Le métropolite de Beyrouth, Mgr Elias Audi, a célébré dimanche la messe de Pâques à la cathédrale Saint-Georges des grecs-orthodoxes dans le centre-ville de Beyrouth, profitant de cette occasion pour s'en prendre au gouvernement du Premier ministre Hassane Diab et appeler les dirigeants à ne pas faire payer aux Libanais les prix de leurs erreurs.
"Le gouvernement doit faire preuve de sagesse, de patience et de courage pour se défaire de toutes les allégeances, à l'exception de l'allégeance à son peuple. Le gouvernement doit sortir le Liban de sa crise, sans que les citoyens n'aient à payer le prix des erreurs de ses gouvernants", a martelé le prélat orthodoxe, connu pour son franc-parler et ses positions critiques à l'égard des dirigeants du pays.
"Confisquer les biens de toute une vie est inconcevable, a souligné Mgr Audi. Notre peuple mérite une vie digne et nous espérons que le gouvernement pourra lui assurer une telle vie, loin des pratiques qui prévalaient auparavant. Vous (les dirigeants, ndlr) devez agir pour tout le peuple, et non pour une certaine catégorie de personnes ou de communauté ou d'un parti", a en outre plaidé Mgr Audi.
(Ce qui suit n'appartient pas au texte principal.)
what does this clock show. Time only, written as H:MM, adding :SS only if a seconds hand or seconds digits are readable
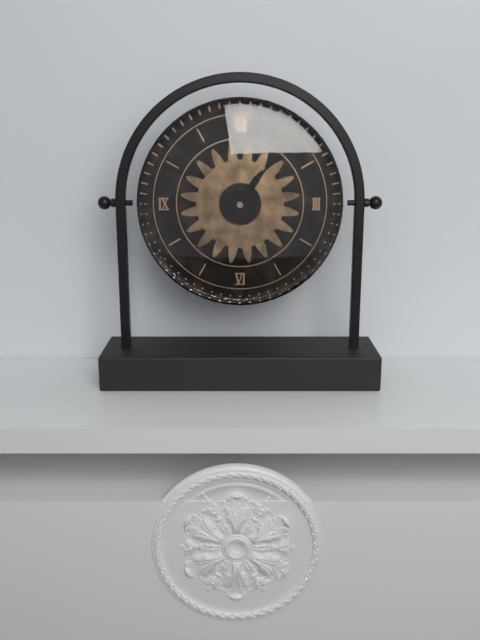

Le Premier ministre, Hassane Diab, a tenté jeudi soir de rassurer les Libanais après les appréhensions suscitées par la fuite la semaine dernière d’une ébauche du plan de réforme que prépare le gouvernement pour faire face à la plus grave crise économique que traverse le Liban depuis 30 ans. Il a notamment affirmé dans un discours télévisé que 98 % des déposants échapperont à une ponction des dépôts. Le gouvernement examine actuellement un plan de réformes économiques et financières qu'il est censé adopter afin de tenter de sortir le pays de sa crise. Un passage de ce texte affirmant la volonté du gouvernement de "ne pas toucher à l’argent de 90 % des déposants dans les banques" avait suscité des craintes quant à un éventuel haircut, c’est-à-dire une possible ponction sur les avoirs des épargnants. Si le plan de sauvetage économique n’a pas encore officiellement vu le jour, ce passage a causé une véritable tempête politique, tant parmi les composantes du cabinet que dans les rangs de ses opposants.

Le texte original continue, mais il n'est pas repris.